[TRY IT]: What you return should match the entries below exactly, only without the images.

[MATERIAL TO PROCESS]:
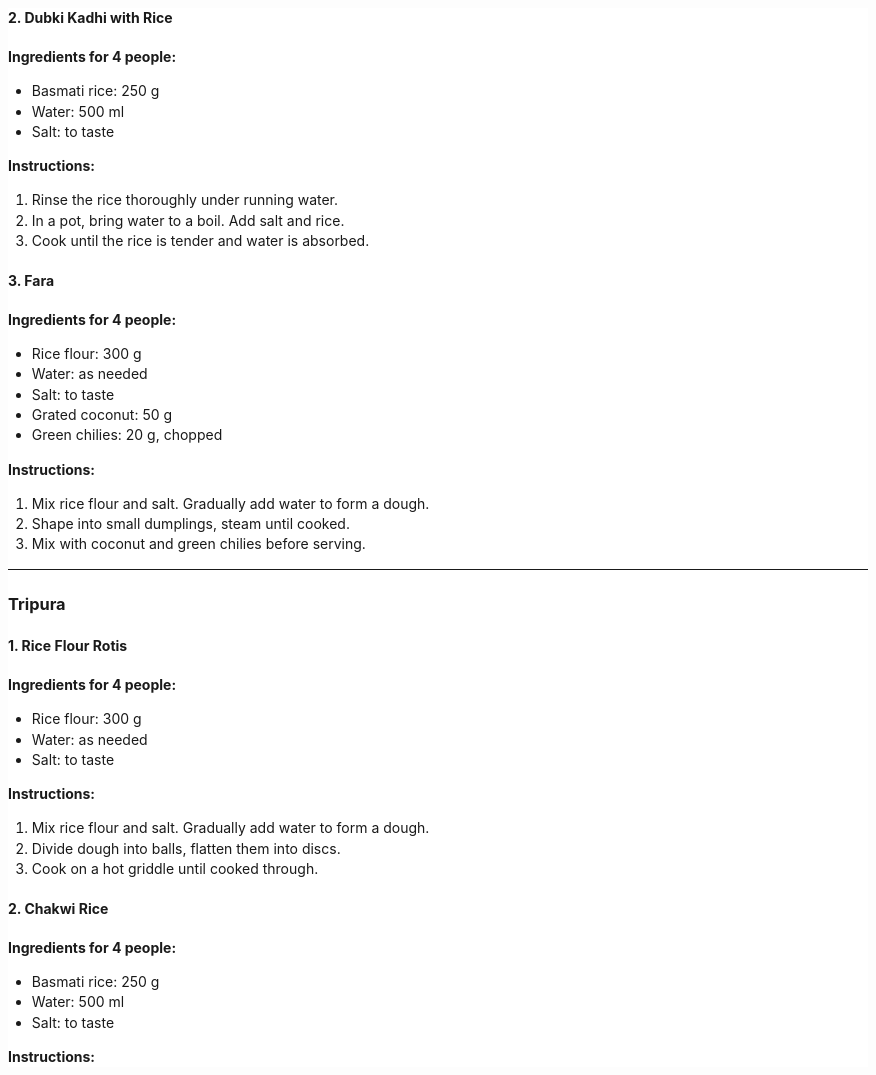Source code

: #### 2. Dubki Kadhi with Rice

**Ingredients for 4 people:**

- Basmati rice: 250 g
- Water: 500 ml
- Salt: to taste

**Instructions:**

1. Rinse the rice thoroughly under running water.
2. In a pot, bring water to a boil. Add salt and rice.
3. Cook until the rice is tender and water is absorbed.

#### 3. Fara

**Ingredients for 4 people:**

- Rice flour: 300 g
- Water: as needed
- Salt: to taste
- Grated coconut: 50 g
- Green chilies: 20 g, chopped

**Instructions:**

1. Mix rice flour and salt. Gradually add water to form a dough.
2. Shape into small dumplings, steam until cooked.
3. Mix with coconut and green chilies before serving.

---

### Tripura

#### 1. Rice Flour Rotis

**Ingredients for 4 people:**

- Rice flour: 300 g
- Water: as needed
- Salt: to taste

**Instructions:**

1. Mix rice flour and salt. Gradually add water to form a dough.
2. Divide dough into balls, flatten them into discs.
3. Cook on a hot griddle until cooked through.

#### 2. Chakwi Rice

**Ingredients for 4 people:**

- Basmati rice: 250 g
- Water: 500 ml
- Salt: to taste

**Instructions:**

[RESULT OF THE TASK]:
Source code

: #### 2. Dubki Kadhi with Rice

**Ingredients for 4 people:**

- Basmati rice: 250 g
- Water: 500 ml
- Salt: to taste

**Instructions:**

1. Rinse the rice thoroughly under running water.
2. In a pot, bring water to a boil. Add salt and rice.
3. Cook until the rice is tender and water is absorbed.

#### 3. Fara

**Ingredients for 4 people:**

- Rice flour: 300 g
- Water: as needed
- Salt: to taste
- Grated coconut: 50 g
- Green chilies: 20 g, chopped

**Instructions:**

1. Mix rice flour and salt. Gradually add water to form a dough.
2. Shape into small dumplings, steam until cooked.
3. Mix with coconut and green chilies before serving.

---

### Tripura

#### 1. Rice Flour Rotis

**Ingredients for 4 people:**

- Rice flour: 300 g
- Water: as needed
- Salt: to taste

**Instructions:**

1. Mix rice flour and salt. Gradually add water to form a dough.
2. Divide dough into balls, flatten them into discs.
3. Cook on a hot griddle until cooked through.

#### 2. Chakwi Rice

**Ingredients for 4 people:**

- Basmati rice: 250 g
- Water: 500 ml
- Salt: to taste

**Instructions:**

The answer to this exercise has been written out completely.